In Italy on Monday and Tuesday, the Iranian president closed several business deals worth €17 billion. Most notably, the Saipem company signed a memorandum of understanding for gas and oil projects worth €3.5 billion.
He also signed 17 cooperation accords with Italian prime minister Matteo Renzi. The agreement covers industry, mining, the health sector, banking, shipbuilding and infrastructures.
Renzi, who said that the visit was "just the beginning" in relations between Italy and Iran, announced he would travel to Iran in the coming months.
After years of Western sanctions Iran is set to modernise its economy and industry. Europe, once Iran's main trade partner, is trying to position itself.
On 17 January the EU energy commissioner said an EU delegation would travel to Iran soon to explore possible cooperation on nuclear, oil, gas, renewable energy and energy efficiency.
The Iranian president's visit has come with some unusual arrangements. On Tuesday, antique nude statues in Rome's Capitol museum were covered to avoid shocking the delegation.

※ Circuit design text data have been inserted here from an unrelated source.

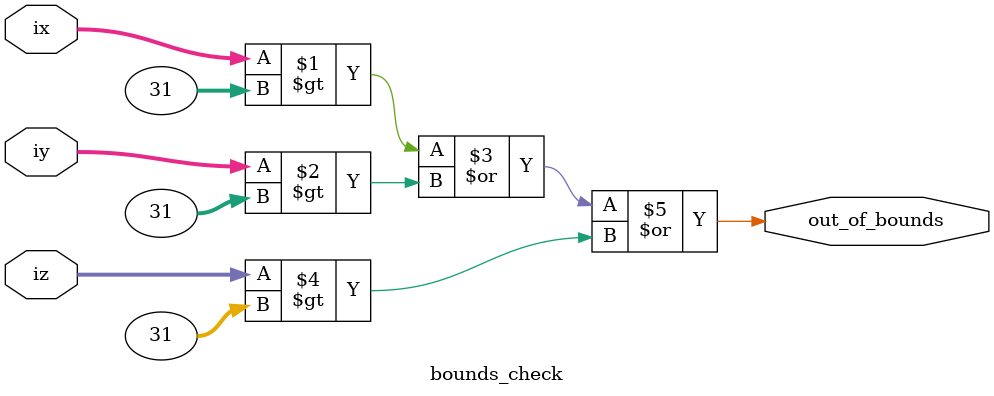
<source format=sv>

module bounds_check #(
    parameter int COORD_W = 6,   // Coordinate bit width (default 6 for future-proofing)
    parameter int MAX_VAL = 31   // Maximum valid coordinate value (0..31 inclusive)
)(
    // Voxel coordinates (unsigned)
    input  logic [COORD_W-1:0] ix,
    input  logic [COORD_W-1:0] iy,
    input  logic [COORD_W-1:0] iz,
    
    // Out-of-bounds flag: 1 if any coordinate > MAX_VAL, else 0
    output logic out_of_bounds
);

    // =========================================================================
    // Bounds Check Logic
    // =========================================================================
    // Check if any coordinate exceeds the maximum valid value
    // For COORD_W=5 and MAX_VAL=31: All 5-bit values are 0..31, so always in-bounds
    // For COORD_W=6 and MAX_VAL=31: Values 32..63 are out-of-bounds
    //
    // Uses simple unsigned comparisons and a 3-input OR gate for minimal area
    
    assign out_of_bounds = (ix > MAX_VAL) | (iy > MAX_VAL) | (iz > MAX_VAL);

endmodule

</source>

In Paris, the meeting between Rouhani and president Francois Hollande will be held between lunch and dinner, because the two leaders' offices could not agree on whether to have wine on the table or not.
Despite the political will and economic appetite, business leaders are waiting to see how the relation with Iran will evolve.
Sanctions were lifted because Iran complied with demands on its nuclear military programme. But if it stops respecting its commitments, sanctions would be imposed again.
"There is a risk," a business source told French daily Liberation. "Everyone goes [to Iran] because you have to be there. But the reverse gear is ready to be activated."